Porters and Stouts come from the very same English family brewing tree, and rose to local popularity in the 18th century. England was the reigning sea power, and it was inevitable that these trendy beers would be shipped abroad; export markets soon were opened in Tsarist Russia and Hanseatic port cities astride the maritime route to St. Petersburg. In time, Porters and Stouts spawned numerous local imitators along the shores of the blustery Baltic.

Seems that economic localism was alive, even then.

At first, like other beers of the time, top-fermenting ale yeast was used to brew them. Later, as German bottom-fermenting (lager) brewing methods and technology spread throughout Europe, the same strong, dark beers continued to be produced, but mostly with malts, hops and bottom-fermenting yeasts deriving from the German, not British, brewing ethos.

Today, the Baltic Porter style is flexible, and can be made as an ale or a lager. NABC’s Solidarity is top-fermented, and brewed for greater unity.

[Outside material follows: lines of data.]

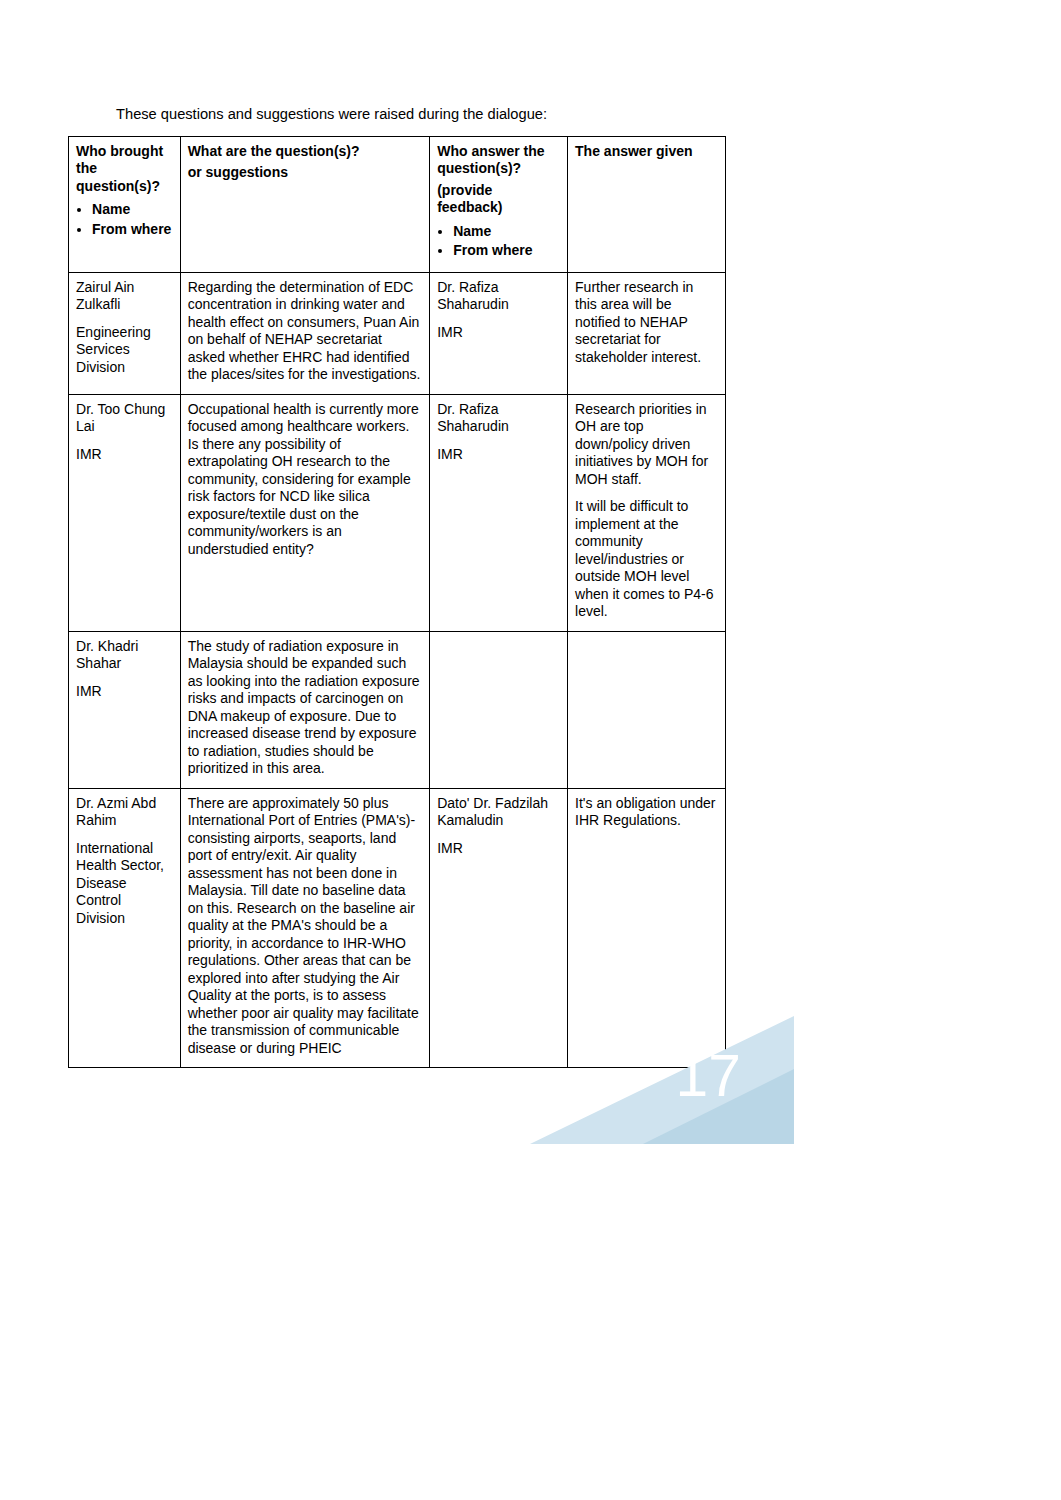These questions and suggestions were raised during the dialogue:
| Who brought the question(s)? Name From where | What are the question(s)? or suggestions | Who answer the question(s)? (provide feedback) Name From where | The answer given |
| --- | --- | --- | --- |
| Zairul Ain Zulkafli Engineering Services Division | Regarding the determination of EDC concentration in drinking water and health effect on consumers, Puan Ain on behalf of NEHAP secretariat asked whether EHRC had identified the places/sites for the investigations. | Dr. Rafiza Shaharudin IMR | Further research in this area will be notified to NEHAP secretariat for stakeholder interest. |
| Dr. Too Chung Lai IMR | Occupational health is currently more focused among healthcare workers. Is there any possibility of extrapolating OH research to the community, considering for example risk factors for NCD like silica exposure/textile dust on the community/workers is an understudied entity? | Dr. Rafiza Shaharudin IMR | Research priorities in OH are top down/policy driven initiatives by MOH for MOH staff. It will be difficult to implement at the community level/industries or outside MOH level when it comes to P4-6 level. |
| Dr. Khadri Shahar IMR | The study of radiation exposure in Malaysia should be expanded such as looking into the radiation exposure risks and impacts of carcinogen on DNA makeup of exposure. Due to increased disease trend by exposure to radiation, studies should be prioritized in this area. | | |
| Dr. Azmi Abd Rahim International Health Sector, Disease Control Division | There are approximately 50 plus International Port of Entries (PMA's)-consisting airports, seaports, land port of entry/exit. Air quality assessment has not been done in Malaysia. Till date no baseline data on this. Research on the baseline air quality at the PMA's should be a priority, in accordance to IHR-WHO regulations. Other areas that can be explored into after studying the Air Quality at the ports, is to assess whether poor air quality may facilitate the transmission of communicable disease or during PHEIC | Dato' Dr. Fadzilah Kamaludin IMR | It's an obligation under IHR Regulations. |
17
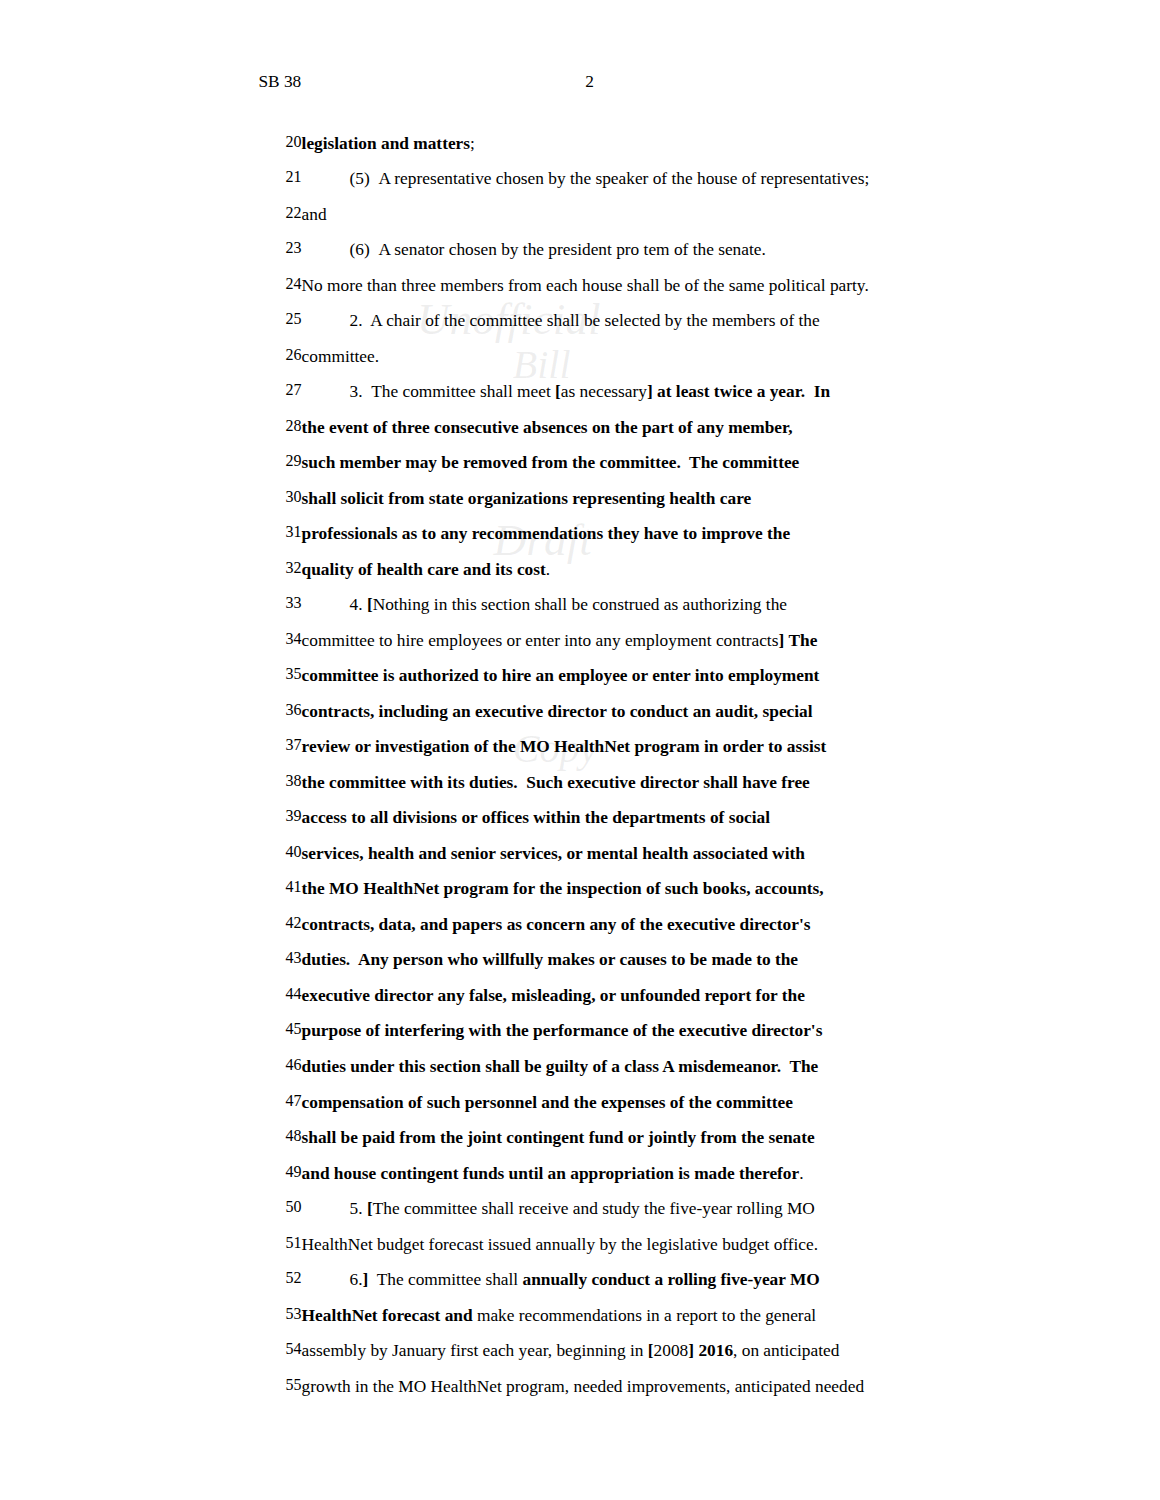SB 38
2
Unofficial
Bill
Draft
Copy
| 20 | legislation and matters ; |
| 21 | (5) A representative chosen by the speaker of the house of representatives; |
| 22 | and |
| 23 | (6) A senator chosen by the president pro tem of the senate. |
| 24 | No more than three members from each house shall be of the same political party. |
| 25 | 2. A chair of the committee shall be selected by the members of the |
| 26 | committee. |
| 27 | 3. The committee shall meet [ as necessary ] at least twice a year. In |
| 28 | the event of three consecutive absences on the part of any member, |
| 29 | such member may be removed from the committee. The committee |
| 30 | shall solicit from state organizations representing health care |
| 31 | professionals as to any recommendations they have to improve the |
| 32 | quality of health care and its cost . |
| 33 | 4. [ Nothing in this section shall be construed as authorizing the |
| 34 | committee to hire employees or enter into any employment contracts ] The |
| 35 | committee is authorized to hire an employee or enter into employment |
| 36 | contracts, including an executive director to conduct an audit, special |
| 37 | review or investigation of the MO HealthNet program in order to assist |
| 38 | the committee with its duties. Such executive director shall have free |
| 39 | access to all divisions or offices within the departments of social |
| 40 | services, health and senior services, or mental health associated with |
| 41 | the MO HealthNet program for the inspection of such books, accounts, |
| 42 | contracts, data, and papers as concern any of the executive director's |
| 43 | duties. Any person who willfully makes or causes to be made to the |
| 44 | executive director any false, misleading, or unfounded report for the |
| 45 | purpose of interfering with the performance of the executive director's |
| 46 | duties under this section shall be guilty of a class A misdemeanor. The |
| 47 | compensation of such personnel and the expenses of the committee |
| 48 | shall be paid from the joint contingent fund or jointly from the senate |
| 49 | and house contingent funds until an appropriation is made therefor . |
| 50 | 5. [ The committee shall receive and study the five-year rolling MO |
| 51 | HealthNet budget forecast issued annually by the legislative budget office. |
| 52 | 6. ] The committee shall annually conduct a rolling five-year MO |
| 53 | HealthNet forecast and make recommendations in a report to the general |
| 54 | assembly by January first each year, beginning in [ 2008 ] 2016 , on anticipated |
| 55 | growth in the MO HealthNet program, needed improvements, anticipated needed |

22-oz bombers of Solidarity will be available in Indiana and metropolitan Louisville on the Kentucky side of the Ohio. A limited amount of draft will be allocated, and of course, it can be enjoyed in all forms at NABC’s two New Albanian locations.

Solidarity

Baltic Porter

ABV: 8%

IBU: 30

Color: Burnished mahogany.

Flavor: Medium- to full-bodied, with decided maltiness, no roasted malt flavor, and an elegant, clean character with very subtle hints of fruit.

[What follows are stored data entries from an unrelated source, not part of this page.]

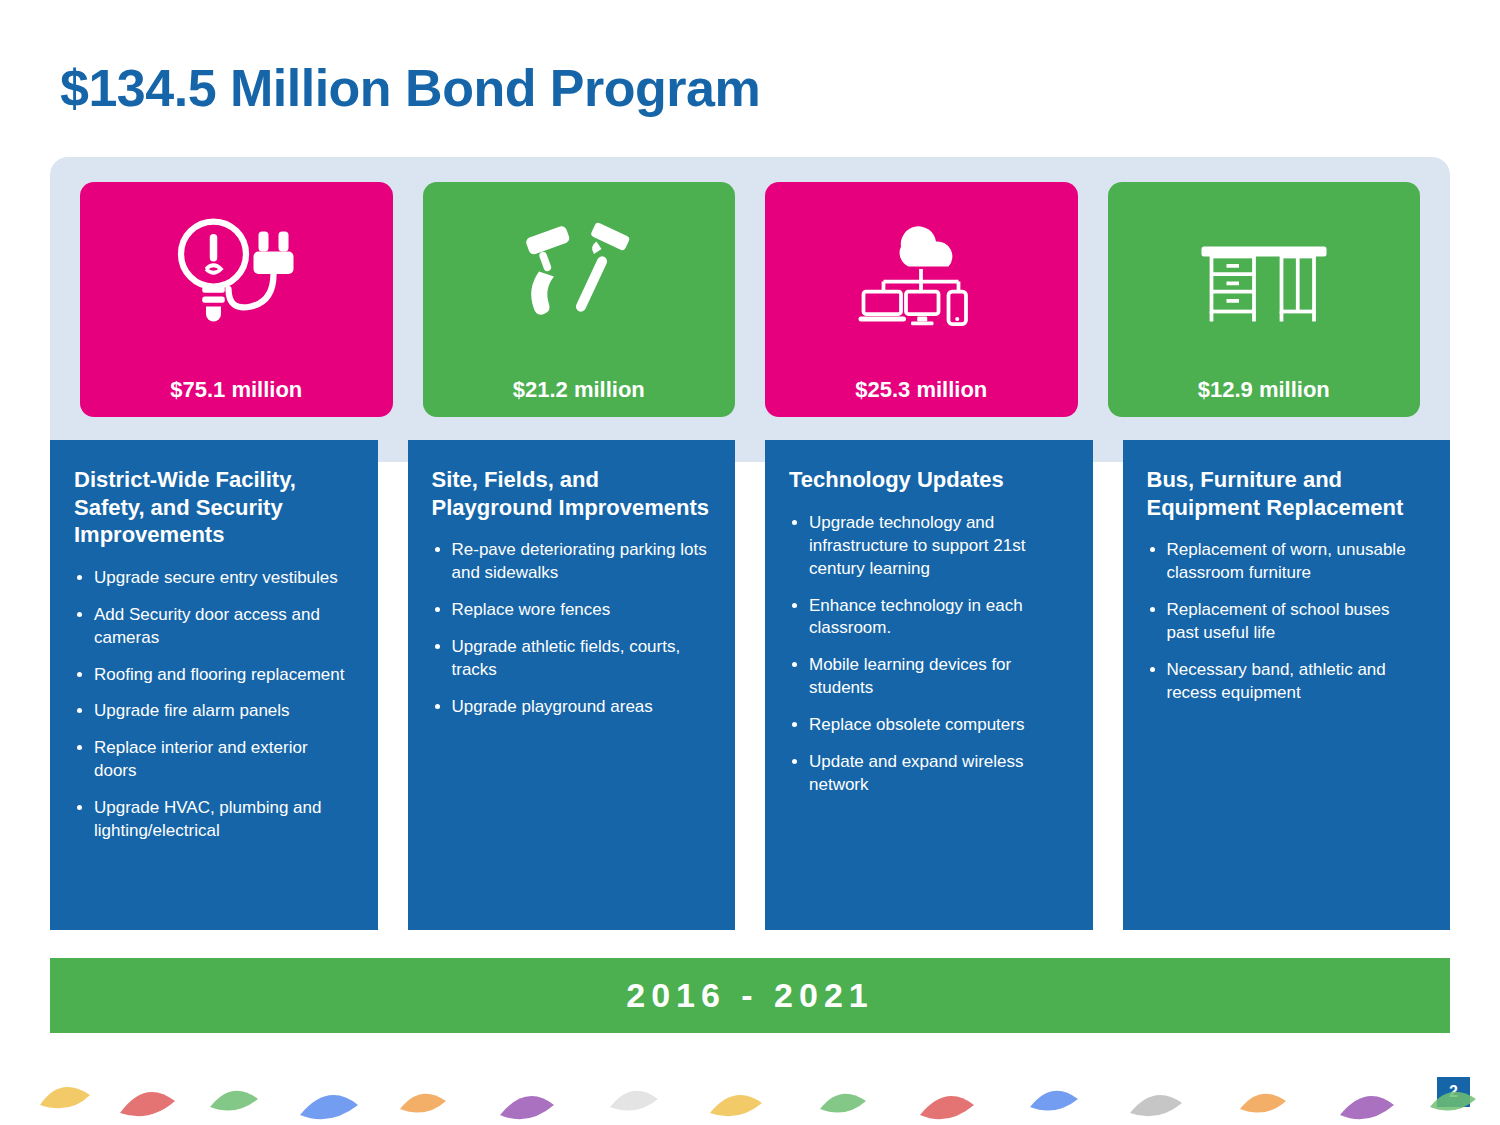$134.5 Million Bond Program
$75.1 million
$21.2 million
$25.3 million
$12.9 million
District-Wide Facility, Safety, and Security Improvements
Upgrade secure entry vestibules
Add Security door access and cameras
Roofing and flooring replacement
Upgrade fire alarm panels
Replace interior and exterior doors
Upgrade HVAC, plumbing and lighting/electrical
Site, Fields, and Playground Improvements
Re-pave deteriorating parking lots and sidewalks
Replace wore fences
Upgrade athletic fields, courts, tracks
Upgrade playground areas
Technology Updates
Upgrade technology and infrastructure to support 21st century learning
Enhance technology in each classroom.
Mobile learning devices for students
Replace obsolete computers
Update and expand wireless network
Bus, Furniture and Equipment Replacement
Replacement of worn, unusable classroom furniture
Replacement of school buses past useful life
Necessary band, athletic and recess equipment
2016 - 2021
2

Compare to: Okocim Porter, Zwiec Porter, Sinebrychoff Porter

Description: Baltic Porter is the surest way to tip your hat to the activists in the Solidarity independent trade union in Poland, and it is a robust reminder of Baltic foresight in activism and strong beer.

Recipe Suggestion: Pour Solidarity from growler or bomber bottle into a heavy glass mug. Slice a kosher dill pickle. Chop onions to garnish kippers that have been laid atop thick, dense rye bread. Consider topping the open face sandwich with slices of hardboiled egg. Eat, drink and explore the primeval.